Introduction

  • R Markdown is a file format that is a combination of plain text and R code.

  • A free book on R Markdown is available here: https://bookdown.org/yihui/rmarkdown/

  • You write code and commentary of code in one file. You may then compile (RStudio calls this “Knitting”) the R Markdown file to many different kinds of output: pdf (including beamer presentations), html (including various presentation formats), Word, PowerPoint, etc.

  • R Markdown is useful for:

    1. Communication of statistical results.
    2. Collaborating with other data scientists.
    3. Using it as a modern lab notebook to do data science.
  • You will use R Markdown for all assignments in this class.

Installing R Markdown

  • You can install R Markdown from CRAN:

    install.packages("rmarkdown")
  • To make PDF files, you will need to install  if you don’t have it already. To install it, type in R:

    install.packages("tinytex")
    tinytex::install_tinytex()
  • If you get an error while trying to install tinytex, try manually installing  instead:

Playing with R Markdown

  • Open up a new R Markdown file:

 

  • Choose the options for the type of output you want

 

  • You should now have a rudimentary R Markdown file.

  • Save a copy of this file in your “analysis” folder in the “week1” project.

  • R Markdown contains three things

    1. A YAML (Yet Another Markup Language) header that controls options for the R Markdown document. These are surrounded by ---.
    2. Code chunks — bits of R code that that are surrounded by ```{r} and ```. Only valid R code should go in here.
    3. Plain text that contains simple formatting options.
  • All of these are are displayed in the default R Markdown file. You can compile this file by clicking the “Knit” button at the top of the screen or by typing CONTROL + SHIFT + K. Do this now.

Formatting markdown

  • Here is Hadley’s brief intro to formatting text in R Markdown:

    Text formatting 
    ------------------------------------------------------------
    
    *italic*  or _italic_
    **bold**   __bold__
    `code`
    superscript^2^ and subscript~2~
    
    Headings
    ------------------------------------------------------------
    
    # 1st Level Header
    
    ## 2nd Level Header
    
    ### 3rd Level Header
    
    Lists
    ------------------------------------------------------------
    
    *   Bulleted list item 1
    
    *   Item 2
    
        * Item 2a
    
        * Item 2b
    
    1.  Numbered list item 1
    
    1.  Item 2. The numbers are incremented automatically in the output.
    
    Links and images
    ------------------------------------------------------------
    
    <http://example.com>
    
    [linked phrase](http://example.com)
    
    ![optional caption text](path/to/img.png)
    
    Tables 
    ------------------------------------------------------------
    
    First Header  | Second Header
    ------------- | -------------
    Content Cell  | Content Cell
    Content Cell  | Content Cell

Code Chunks

  • You can insert new code-chunks using CONTROL + ALT + I (or using the “Insert” button at the top of RStudio).

  • You write all R code in chunks. You can send the current line of R code (the line where the cursor is) using CONTROL + ENTER (or the “Run” button at the top of RStudio).

  • You can run all of the code in a chunk using CONTROL + ALT + C (or using the “Run” button at the top of RStudio).
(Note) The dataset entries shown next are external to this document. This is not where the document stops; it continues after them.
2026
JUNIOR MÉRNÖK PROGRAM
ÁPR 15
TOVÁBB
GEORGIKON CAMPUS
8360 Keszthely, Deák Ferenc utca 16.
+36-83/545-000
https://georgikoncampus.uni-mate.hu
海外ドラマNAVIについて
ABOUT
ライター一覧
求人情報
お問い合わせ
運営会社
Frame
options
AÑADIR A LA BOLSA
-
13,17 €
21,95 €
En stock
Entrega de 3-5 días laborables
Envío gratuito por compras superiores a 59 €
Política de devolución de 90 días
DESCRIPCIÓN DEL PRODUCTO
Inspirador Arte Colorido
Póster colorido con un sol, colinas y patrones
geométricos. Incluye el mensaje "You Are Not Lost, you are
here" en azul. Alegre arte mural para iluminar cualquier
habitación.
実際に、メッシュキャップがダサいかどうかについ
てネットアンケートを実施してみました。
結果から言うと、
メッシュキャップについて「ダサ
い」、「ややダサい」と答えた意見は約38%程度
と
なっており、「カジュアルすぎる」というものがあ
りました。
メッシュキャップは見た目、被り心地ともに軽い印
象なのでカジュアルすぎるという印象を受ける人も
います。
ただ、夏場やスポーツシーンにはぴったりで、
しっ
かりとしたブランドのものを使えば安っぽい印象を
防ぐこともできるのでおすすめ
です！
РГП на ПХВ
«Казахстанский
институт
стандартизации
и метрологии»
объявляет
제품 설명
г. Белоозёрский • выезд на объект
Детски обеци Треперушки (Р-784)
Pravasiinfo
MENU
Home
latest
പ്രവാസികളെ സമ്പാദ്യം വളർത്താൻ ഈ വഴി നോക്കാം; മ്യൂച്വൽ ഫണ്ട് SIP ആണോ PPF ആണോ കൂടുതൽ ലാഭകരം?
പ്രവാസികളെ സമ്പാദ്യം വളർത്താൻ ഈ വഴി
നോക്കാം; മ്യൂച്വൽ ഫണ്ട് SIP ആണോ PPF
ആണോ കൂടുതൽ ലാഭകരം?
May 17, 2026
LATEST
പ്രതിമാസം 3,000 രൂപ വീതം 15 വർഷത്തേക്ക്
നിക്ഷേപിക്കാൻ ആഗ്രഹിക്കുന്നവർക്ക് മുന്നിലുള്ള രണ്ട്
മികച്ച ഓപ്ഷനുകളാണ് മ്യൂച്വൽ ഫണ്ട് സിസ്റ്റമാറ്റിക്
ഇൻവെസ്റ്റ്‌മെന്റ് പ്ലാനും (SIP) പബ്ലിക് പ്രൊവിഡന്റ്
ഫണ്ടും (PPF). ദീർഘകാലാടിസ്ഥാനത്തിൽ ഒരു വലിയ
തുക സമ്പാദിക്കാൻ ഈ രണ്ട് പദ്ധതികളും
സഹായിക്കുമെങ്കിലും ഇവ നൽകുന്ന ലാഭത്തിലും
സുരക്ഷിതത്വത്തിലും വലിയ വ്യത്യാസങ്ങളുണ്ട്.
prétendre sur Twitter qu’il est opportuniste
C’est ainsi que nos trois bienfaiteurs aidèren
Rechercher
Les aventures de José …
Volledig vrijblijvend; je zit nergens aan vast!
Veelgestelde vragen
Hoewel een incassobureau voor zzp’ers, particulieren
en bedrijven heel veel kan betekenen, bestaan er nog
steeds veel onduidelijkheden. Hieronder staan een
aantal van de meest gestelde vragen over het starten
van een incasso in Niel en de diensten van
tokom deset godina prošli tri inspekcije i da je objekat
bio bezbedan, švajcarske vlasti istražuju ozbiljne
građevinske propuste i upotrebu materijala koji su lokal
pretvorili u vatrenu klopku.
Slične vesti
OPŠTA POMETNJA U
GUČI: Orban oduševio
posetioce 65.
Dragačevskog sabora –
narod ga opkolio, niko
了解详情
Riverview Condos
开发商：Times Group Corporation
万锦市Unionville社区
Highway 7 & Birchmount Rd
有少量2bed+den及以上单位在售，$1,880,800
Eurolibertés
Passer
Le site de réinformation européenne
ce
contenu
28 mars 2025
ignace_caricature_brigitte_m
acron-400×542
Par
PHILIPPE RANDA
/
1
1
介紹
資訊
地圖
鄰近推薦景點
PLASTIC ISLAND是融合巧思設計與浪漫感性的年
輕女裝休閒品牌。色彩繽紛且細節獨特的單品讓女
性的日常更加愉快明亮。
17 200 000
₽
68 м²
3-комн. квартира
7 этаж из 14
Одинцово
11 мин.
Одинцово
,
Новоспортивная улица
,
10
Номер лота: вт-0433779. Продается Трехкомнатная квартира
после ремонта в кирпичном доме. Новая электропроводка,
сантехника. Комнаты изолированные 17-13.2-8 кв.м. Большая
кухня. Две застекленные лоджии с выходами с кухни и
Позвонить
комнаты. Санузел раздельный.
  • You can run all of the code in the next chunk using CONTROL + ALT + N (or using the “Run” button at the top of RStudio).

YAML Header

  • My typical YAML header will looks like this

    ---
    title: "Week 1 Worksheet: Installing R, Rmarkdown, Rbasics"
    author: "David Gerard"
    date: "`r Sys.Date()`"
    output: pdf_document
    urlcolor: "blue"
    ---
  • All of those settings are fairly self-explanatory.

  • The full list of outputs supported is here: https://rmarkdown.rstudio.com/formats.html

  • The `r Sys.Date()` will insert the current date.

Inline R Code

  • Sometimes, you want to write the output of some R code inline (rather than as the output of some chunk). You can do this by placing code within `r `.

  • I used this in the previous section for automatically writing the date.

    my_name <- "David"
  • Then “my name is `r my_name`” will result in “my name is David”.

  • For a more realistic example, you might calculate the \(p\)-value from a linear regression, then write this \(p\)-value in the paragraph of a report.